Football stadium in Kent, England

Culverden Stadium is an association football stadium in Royal Tunbridge Wells, Kent, England. It is the home ground of Tunbridge Wells F.C. It has a capacity of 3,750, with 250 seats. It is located in Culverden Park Road, Tunbridge Wells.

== History ==
The Culverden Stadium was opened in 1962 as a permanent home for Tunbridge Wells. The occasion was commemorated with a charity football match between Tunbridge Wells and a TV All Stars team which included Jess Conrad and Bernard Bresslaw. On 31 August 2005, during an FA Cup Preliminary Round Replay, the Culverden Stadium was the location of a record set for the most penalty kicks taken in a penalty shoot-out. The match was won by Tunbridge Wells against Littlehampton Town 16-15 after 40 penalty kicks. This was recognised as an FA and European record. In September 2006, the Culverden Stadium was subject to a series of vandalism attacks. The clubhouse was broken into and equipment was stolen. A later attempt was thwarted after Tunbridge Wells officials boarded the windows of the clubhouse. The record crowd at the Culverden Stadium was 1,810 set in March 2013 for an FA Vase quarter final between Tunbridge Wells and Hadleigh United.

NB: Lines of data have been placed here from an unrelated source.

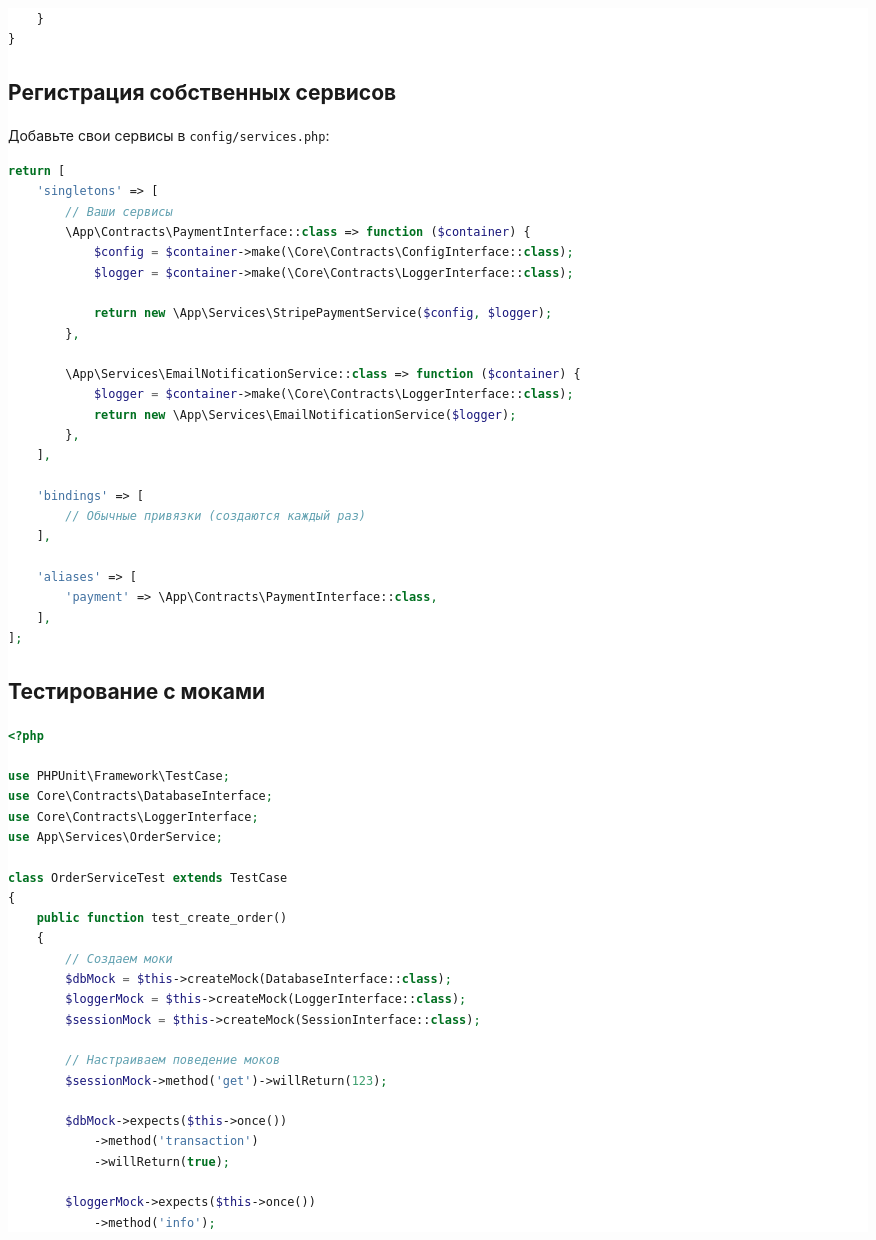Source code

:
 ```php
    }
}
```

## Регистрация собственных сервисов

Добавьте свои сервисы в `config/services.php`:

```php
return [
    'singletons' => [
        // Ваши сервисы
        \App\Contracts\PaymentInterface::class => function ($container) {
            $config = $container->make(\Core\Contracts\ConfigInterface::class);
            $logger = $container->make(\Core\Contracts\LoggerInterface::class);
            
            return new \App\Services\StripePaymentService($config, $logger);
        },
        
        \App\Services\EmailNotificationService::class => function ($container) {
            $logger = $container->make(\Core\Contracts\LoggerInterface::class);
            return new \App\Services\EmailNotificationService($logger);
        },
    ],
    
    'bindings' => [
        // Обычные привязки (создаются каждый раз)
    ],
    
    'aliases' => [
        'payment' => \App\Contracts\PaymentInterface::class,
    ],
];
```

## Тестирование с моками

```php
<?php

use PHPUnit\Framework\TestCase;
use Core\Contracts\DatabaseInterface;
use Core\Contracts\LoggerInterface;
use App\Services\OrderService;

class OrderServiceTest extends TestCase
{
    public function test_create_order()
    {
        // Создаем моки
        $dbMock = $this->createMock(DatabaseInterface::class);
        $loggerMock = $this->createMock(LoggerInterface::class);
        $sessionMock = $this->createMock(SessionInterface::class);

        // Настраиваем поведение моков
        $sessionMock->method('get')->willReturn(123);
        
        $dbMock->expects($this->once())
            ->method('transaction')
            ->willReturn(true);
            
        $loggerMock->expects($this->once())
            ->method('info');

```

In January 2023, the clubhouse was damaged by a fire.

=== Pitch ===
The Culverden Stadium was recognised in non-league football for having a poor surface. It also has a sloped pitch. To address this in 2012, Tunbridge Wells set up a pitch fund to gain funds to improve it.

==Usage==
The Culverden Stadium hosts the annual Courier Cup in August. The Culverden is also used for non-football purposes with it being used as a location for bingo.